Learning to Forget: Bayesian Time Series Forecasting using Recurrent Sparse Spectrum Signature Gaussian Processes

The signature kernel is a kernel between time series of arbitrary length and comes with strong theoretical guarantees from stochastic analysis. It has found applications in machine learning such as covariance functions for Gaussian processes. A strength of the underlying signature features is that they provide a structured global description of a time series. However, this property can quickly become a curse when local information is essential and forgetting is required; so far this has only been addressed with ad-hoc methods such as slicing the time series into subsegments. To overcome this, we propose a principled, data-driven approach by introducing a novel forgetting mechanism for signatures. This allows the model to dynamically adapt its context length to focus on more recent information.

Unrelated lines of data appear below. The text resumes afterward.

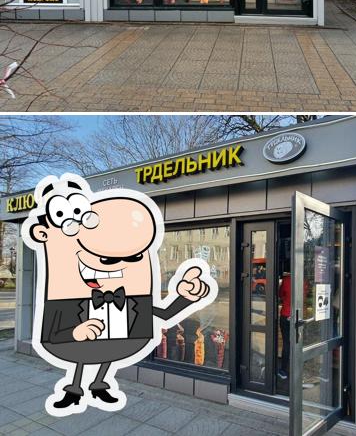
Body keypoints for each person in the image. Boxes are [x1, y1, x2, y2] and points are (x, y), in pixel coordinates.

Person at [22, 173, 217, 416]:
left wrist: (186, 297)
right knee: (84, 354)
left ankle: (99, 384)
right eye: (106, 259)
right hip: (77, 346)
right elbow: (52, 333)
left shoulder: (133, 299)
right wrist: (75, 331)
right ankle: (74, 390)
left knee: (106, 353)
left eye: (134, 257)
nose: (114, 265)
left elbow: (165, 314)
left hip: (118, 344)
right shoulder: (65, 300)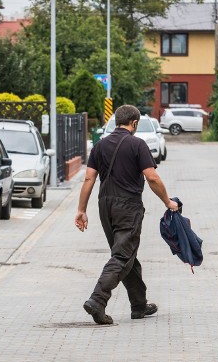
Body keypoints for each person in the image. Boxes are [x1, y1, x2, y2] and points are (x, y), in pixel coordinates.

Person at [75, 105, 179, 325]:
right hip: (128, 207)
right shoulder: (137, 144)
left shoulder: (100, 145)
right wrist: (168, 202)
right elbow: (152, 177)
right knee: (122, 256)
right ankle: (97, 299)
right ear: (134, 123)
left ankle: (139, 305)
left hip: (105, 206)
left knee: (125, 253)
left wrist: (81, 210)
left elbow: (89, 179)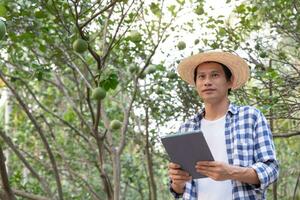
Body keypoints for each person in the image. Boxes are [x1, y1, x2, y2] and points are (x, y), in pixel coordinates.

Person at [168, 51, 279, 200]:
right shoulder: (186, 128)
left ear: (230, 81)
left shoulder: (251, 117)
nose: (207, 81)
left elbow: (271, 170)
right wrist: (177, 182)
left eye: (215, 75)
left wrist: (231, 172)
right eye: (201, 76)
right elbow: (178, 190)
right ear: (196, 84)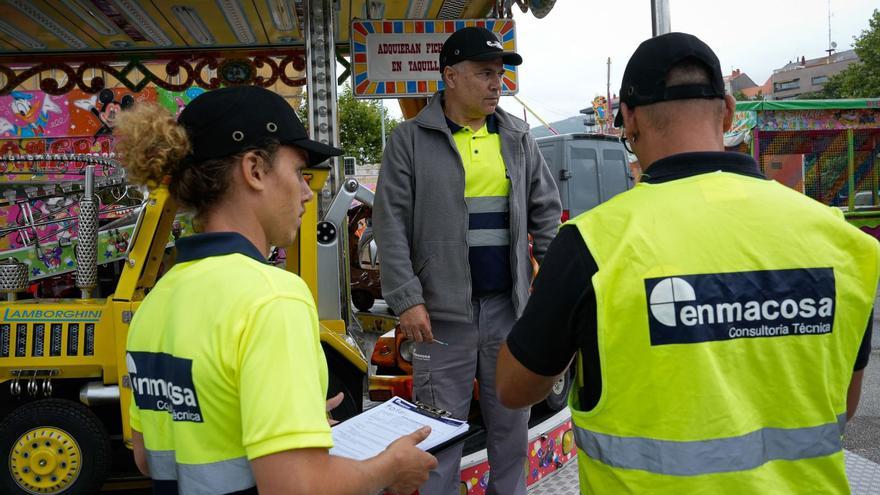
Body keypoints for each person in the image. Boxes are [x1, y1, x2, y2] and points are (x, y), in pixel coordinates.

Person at [495, 32, 878, 494]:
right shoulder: (842, 242)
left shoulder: (591, 245)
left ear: (629, 124)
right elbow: (845, 401)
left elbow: (514, 389)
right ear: (730, 111)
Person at [116, 85, 437, 495]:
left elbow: (148, 457)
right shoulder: (273, 297)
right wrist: (390, 466)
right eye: (299, 173)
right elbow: (296, 487)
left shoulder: (156, 302)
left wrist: (281, 420)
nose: (307, 193)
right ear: (254, 170)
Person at [373, 26, 561, 495]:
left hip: (507, 312)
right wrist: (407, 299)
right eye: (484, 73)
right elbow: (389, 224)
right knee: (437, 441)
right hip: (437, 318)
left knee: (511, 432)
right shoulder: (409, 140)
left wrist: (552, 293)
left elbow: (546, 215)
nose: (497, 83)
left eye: (499, 74)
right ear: (450, 76)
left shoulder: (517, 138)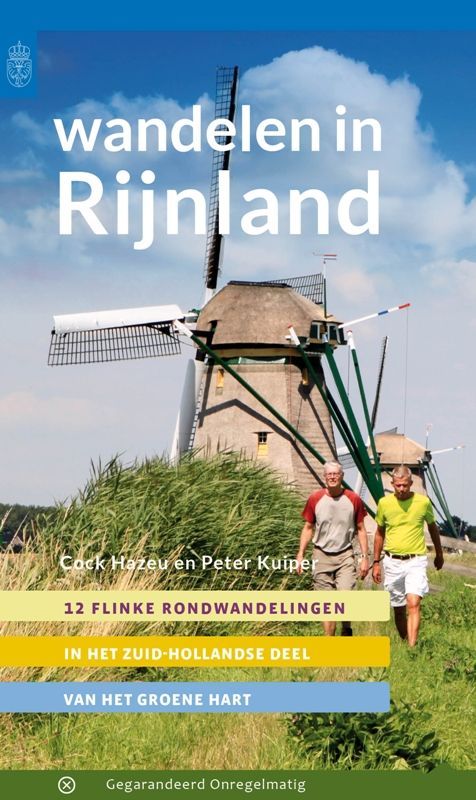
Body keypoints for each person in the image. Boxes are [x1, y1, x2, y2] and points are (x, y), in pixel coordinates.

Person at [372, 465, 444, 647]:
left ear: (411, 483)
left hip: (415, 559)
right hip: (392, 561)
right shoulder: (384, 503)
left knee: (413, 602)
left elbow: (433, 528)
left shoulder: (423, 502)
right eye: (398, 486)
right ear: (392, 483)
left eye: (405, 485)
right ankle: (406, 643)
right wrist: (375, 562)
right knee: (398, 608)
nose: (402, 489)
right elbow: (379, 533)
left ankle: (412, 647)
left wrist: (439, 553)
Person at [296, 461, 369, 636]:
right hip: (321, 554)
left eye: (336, 474)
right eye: (329, 474)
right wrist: (300, 555)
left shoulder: (353, 499)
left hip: (344, 554)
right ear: (324, 477)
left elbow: (361, 529)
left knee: (345, 596)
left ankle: (346, 628)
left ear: (342, 476)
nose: (332, 477)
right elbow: (308, 527)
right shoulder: (315, 498)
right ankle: (330, 644)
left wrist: (365, 557)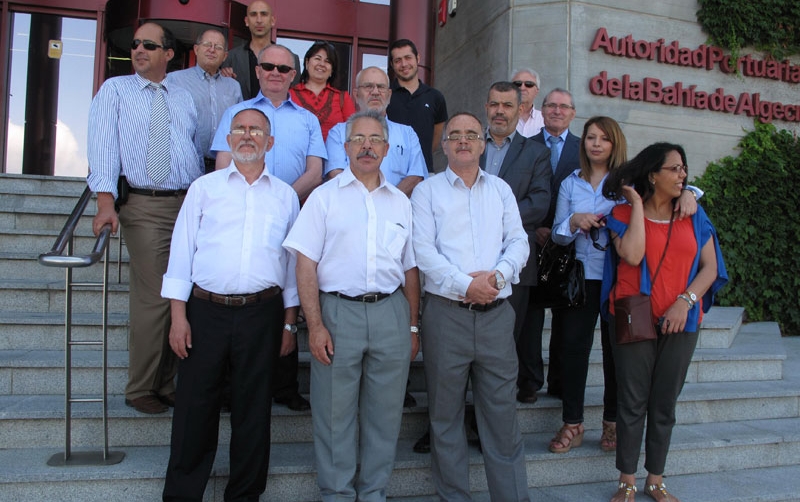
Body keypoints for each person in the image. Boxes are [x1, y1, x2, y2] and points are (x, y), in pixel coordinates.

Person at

To achieve this, we revisit the recently introduced Random Fourier Signature Features, and develop Random Fourier Decayed Signature Features (RFDSF) with Gaussian processes (GPs). This results in a Bayesian time series forecasting algorithm with variational inference, that offers a scalable probabilistic algorithm that processes and transforms a time series into a joint predictive distribution over time steps in one pass using recurrence. For example, processing a sequence of length $10^4$ steps in $\approx 10^{-2}$ seconds and in $< 1\text{GB}$ of GPU memory. We demonstrate that it outperforms other GP-based alternatives and competes with state-of-the-art probabilistic time series forecasting algorithms.